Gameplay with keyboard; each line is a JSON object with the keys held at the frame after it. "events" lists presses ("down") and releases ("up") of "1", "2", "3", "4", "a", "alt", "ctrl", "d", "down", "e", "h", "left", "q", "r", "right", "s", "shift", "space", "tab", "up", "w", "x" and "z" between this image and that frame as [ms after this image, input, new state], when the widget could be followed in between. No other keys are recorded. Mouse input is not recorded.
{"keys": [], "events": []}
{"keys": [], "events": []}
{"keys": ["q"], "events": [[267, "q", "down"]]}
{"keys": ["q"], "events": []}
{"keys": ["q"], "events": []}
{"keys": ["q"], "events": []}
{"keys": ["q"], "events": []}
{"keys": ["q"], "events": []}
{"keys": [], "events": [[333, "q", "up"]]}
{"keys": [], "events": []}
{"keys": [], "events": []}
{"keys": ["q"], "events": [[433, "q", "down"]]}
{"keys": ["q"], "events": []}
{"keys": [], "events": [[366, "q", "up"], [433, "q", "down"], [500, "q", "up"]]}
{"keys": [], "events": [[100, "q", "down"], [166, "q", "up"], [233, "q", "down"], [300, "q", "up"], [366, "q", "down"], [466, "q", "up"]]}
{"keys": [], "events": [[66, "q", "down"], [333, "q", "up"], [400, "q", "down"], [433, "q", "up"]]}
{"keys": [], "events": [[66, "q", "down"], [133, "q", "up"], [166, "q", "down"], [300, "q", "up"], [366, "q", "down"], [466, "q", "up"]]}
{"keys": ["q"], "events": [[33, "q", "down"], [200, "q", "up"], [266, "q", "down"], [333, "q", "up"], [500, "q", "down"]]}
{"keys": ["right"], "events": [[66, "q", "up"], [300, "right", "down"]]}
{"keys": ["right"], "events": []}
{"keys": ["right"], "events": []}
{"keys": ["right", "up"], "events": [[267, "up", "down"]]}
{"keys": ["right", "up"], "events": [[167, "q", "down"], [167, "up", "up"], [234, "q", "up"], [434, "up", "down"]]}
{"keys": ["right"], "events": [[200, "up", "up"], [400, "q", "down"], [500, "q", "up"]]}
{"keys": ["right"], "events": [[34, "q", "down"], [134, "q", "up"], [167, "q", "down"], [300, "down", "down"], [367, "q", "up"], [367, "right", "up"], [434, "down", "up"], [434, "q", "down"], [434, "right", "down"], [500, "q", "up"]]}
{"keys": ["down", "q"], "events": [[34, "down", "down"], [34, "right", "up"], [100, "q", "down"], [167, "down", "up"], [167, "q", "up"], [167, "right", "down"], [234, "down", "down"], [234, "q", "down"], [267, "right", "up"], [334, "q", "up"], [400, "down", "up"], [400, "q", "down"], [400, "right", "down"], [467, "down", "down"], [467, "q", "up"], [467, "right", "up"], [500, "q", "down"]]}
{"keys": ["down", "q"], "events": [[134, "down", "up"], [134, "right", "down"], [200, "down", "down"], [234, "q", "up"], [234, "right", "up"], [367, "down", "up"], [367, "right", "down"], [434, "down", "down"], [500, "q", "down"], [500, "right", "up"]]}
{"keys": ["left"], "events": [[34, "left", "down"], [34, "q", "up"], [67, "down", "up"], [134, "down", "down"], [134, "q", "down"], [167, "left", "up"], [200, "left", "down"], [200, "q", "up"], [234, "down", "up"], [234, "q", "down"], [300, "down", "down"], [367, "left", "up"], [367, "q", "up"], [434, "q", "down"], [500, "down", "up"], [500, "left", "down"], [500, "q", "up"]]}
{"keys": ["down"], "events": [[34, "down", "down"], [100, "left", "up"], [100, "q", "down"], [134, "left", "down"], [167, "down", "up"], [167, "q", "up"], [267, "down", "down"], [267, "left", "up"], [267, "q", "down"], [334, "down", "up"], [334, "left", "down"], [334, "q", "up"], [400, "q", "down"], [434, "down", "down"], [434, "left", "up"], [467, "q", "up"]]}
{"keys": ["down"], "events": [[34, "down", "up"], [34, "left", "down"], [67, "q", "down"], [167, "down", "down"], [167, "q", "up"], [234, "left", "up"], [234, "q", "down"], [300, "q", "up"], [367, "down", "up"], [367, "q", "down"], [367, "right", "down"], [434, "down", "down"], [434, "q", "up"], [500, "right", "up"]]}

## Problem to solve:
State the number of lines in the data that include the string "left", and add nothing else.

## Result of the task:
4